Perusahaan telah mengerjakan proyek selama lebih dari dua tahun di Kizad, Abu Dhabi. Ini memiliki kapasitas untuk membangun lebih dari 50 pesawat per tahun.

Efisiensi biaya

Ketika ditanya tentang kelayakan ekonomi transportasi berbasis drone, Al Manai menekankan keterjangkauannya, mengatakan teknologi yang mengganggu ini akan berada di 'sebagian kecil dari biaya' biaya transportasi penerbangan saat ini.

Dia juga mengkonfirmasi bahwa Lodd sedang dalam pembicaraan dengan banyak klien potensial baik di dalam maupun di luar UEA.

Sektor logistik sedang mengalami transformasi cepat, didorong oleh meningkatnya permintaan untuk sistem pengiriman yang lebih cepat, lebih fleksibel, dan tangguh. Logistik tradisional sering menghadapi keterbatasan karena kemacetan infrastruktur – terutama ketika menghubungkan hub utama ke lokasi terpencil atau regional. Teknologi UAV Lodd bertujuan untuk menjembatani kesenjangan itu dan memodernisasi pengiriman mil terakhir dan lintas batas.

Dukungan pemerintah

UEA terus berinvestasi banyak dalam teknologi transportasi generasi berikutnya, termasuk layanan drone penumpang dan kargo. Perusahaan taksi terbang yang berbasis di AS, Joby dan Archer juga bersiap untuk meluncurkan layanan penumpang komersial di Dubai dan Abu Dhabi pada tahun 2026.
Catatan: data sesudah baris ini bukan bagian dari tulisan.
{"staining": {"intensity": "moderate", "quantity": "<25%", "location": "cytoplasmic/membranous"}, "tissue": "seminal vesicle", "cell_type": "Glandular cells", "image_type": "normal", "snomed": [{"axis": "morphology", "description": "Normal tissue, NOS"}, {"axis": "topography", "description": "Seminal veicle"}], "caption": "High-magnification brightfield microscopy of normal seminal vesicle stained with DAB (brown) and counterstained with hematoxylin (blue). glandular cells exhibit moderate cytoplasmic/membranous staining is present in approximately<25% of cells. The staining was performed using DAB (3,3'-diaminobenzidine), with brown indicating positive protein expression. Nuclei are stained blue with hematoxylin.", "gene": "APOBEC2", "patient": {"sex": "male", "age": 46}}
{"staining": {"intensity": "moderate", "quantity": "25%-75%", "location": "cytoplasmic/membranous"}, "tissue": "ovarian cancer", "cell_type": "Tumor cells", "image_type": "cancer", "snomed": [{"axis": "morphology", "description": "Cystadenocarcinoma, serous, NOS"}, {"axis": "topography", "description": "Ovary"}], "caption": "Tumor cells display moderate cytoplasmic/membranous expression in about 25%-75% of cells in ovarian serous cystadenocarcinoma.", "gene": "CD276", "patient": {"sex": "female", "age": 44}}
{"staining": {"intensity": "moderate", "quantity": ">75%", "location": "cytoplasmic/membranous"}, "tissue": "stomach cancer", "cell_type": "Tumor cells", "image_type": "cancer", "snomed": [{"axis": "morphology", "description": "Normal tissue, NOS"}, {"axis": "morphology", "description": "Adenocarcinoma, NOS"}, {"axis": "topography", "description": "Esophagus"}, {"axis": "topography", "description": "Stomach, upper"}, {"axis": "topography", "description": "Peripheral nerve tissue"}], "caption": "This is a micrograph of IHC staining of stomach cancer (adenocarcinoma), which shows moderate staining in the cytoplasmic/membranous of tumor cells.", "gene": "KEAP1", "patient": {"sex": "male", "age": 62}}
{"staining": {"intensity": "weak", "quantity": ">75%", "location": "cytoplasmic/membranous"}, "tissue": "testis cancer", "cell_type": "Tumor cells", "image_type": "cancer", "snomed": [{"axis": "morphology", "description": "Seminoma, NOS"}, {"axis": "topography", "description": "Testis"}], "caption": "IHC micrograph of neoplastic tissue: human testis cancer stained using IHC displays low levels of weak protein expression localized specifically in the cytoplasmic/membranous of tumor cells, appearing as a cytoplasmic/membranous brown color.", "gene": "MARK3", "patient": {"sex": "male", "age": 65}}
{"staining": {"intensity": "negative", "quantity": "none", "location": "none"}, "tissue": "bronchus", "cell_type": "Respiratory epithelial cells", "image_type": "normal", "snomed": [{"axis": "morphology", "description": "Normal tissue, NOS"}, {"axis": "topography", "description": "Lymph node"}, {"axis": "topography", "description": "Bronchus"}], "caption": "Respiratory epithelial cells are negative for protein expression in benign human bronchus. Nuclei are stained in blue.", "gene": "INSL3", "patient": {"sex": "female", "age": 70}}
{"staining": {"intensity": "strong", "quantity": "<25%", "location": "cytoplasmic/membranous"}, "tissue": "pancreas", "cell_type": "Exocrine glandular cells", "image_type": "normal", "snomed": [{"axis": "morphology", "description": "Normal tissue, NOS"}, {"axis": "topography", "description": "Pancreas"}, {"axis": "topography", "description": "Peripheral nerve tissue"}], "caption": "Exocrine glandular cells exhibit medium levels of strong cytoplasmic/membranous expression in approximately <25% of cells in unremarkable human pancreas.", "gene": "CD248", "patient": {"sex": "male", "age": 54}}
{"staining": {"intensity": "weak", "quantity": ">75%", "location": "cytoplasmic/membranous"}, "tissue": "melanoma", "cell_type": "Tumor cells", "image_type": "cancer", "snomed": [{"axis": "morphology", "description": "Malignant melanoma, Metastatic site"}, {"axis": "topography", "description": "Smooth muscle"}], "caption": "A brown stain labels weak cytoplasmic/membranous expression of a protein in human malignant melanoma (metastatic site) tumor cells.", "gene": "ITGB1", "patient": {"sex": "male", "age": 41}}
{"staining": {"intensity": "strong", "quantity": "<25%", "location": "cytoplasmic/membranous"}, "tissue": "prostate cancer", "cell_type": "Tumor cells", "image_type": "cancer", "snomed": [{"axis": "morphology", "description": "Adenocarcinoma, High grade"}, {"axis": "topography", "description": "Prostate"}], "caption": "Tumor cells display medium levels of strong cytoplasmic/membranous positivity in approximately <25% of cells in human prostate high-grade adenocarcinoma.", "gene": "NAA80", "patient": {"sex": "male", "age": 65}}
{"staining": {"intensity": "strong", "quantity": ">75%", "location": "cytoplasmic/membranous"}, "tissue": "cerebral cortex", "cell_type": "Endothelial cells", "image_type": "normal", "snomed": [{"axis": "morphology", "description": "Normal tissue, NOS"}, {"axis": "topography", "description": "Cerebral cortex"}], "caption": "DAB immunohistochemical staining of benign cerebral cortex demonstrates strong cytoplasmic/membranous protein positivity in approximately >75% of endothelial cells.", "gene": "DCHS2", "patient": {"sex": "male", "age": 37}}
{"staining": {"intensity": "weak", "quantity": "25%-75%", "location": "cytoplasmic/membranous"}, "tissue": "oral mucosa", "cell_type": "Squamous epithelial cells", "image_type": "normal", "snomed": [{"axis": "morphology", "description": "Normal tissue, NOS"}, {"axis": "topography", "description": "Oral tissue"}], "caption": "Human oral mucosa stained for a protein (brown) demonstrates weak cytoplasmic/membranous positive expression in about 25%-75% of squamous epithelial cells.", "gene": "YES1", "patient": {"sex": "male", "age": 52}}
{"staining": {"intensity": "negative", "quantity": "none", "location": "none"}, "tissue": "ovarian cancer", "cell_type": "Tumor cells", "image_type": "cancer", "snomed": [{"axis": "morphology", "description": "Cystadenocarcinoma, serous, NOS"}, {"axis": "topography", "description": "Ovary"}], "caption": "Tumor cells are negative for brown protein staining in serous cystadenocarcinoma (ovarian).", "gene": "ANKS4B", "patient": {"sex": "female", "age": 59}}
Otoritas Penerbangan Sipil Umum (GCAA) secara aktif berkolaborasi dengan perusahaan drone untuk mengembangkan kerangka kerja peraturan dan infrastruktur yang diperlukan untuk mendukung sektor yang muncul ini. Lodd juga sedang dalam pembicaraan dengan regulator untuk persetujuan drone.

“UEA telah menetapkan target bahwa pada tahun 2031, ia menginginkan kontribusi sektor logistik untuk mencapai Dh200 miliar pada tahun 2030. Dengan solusi ini, kami berkontribusi besar untuk itu,” kata Al Manai.

“Sehubungan dengan membangun UEA sebagai pusat inovasi, Lodd adalah contoh yang bagus tentang bagaimana kita dapat membawa orang yang sangat terampil dan menggabungkannya dengan keahlian lokal untuk menghasilkan teknologi baru.

Ini adalah pesawat sipil pertama yang pernah dibangun di UEA pada skala ini.
Ini adalah hasil dari upaya UEA untuk berinvestasi pada orang, infrastruktur, dan pabrik untuk membawa ekosistem yang efektif untuk memastikan bahwa pusat inovasi ini telah ditetapkan, ”pungkasnya.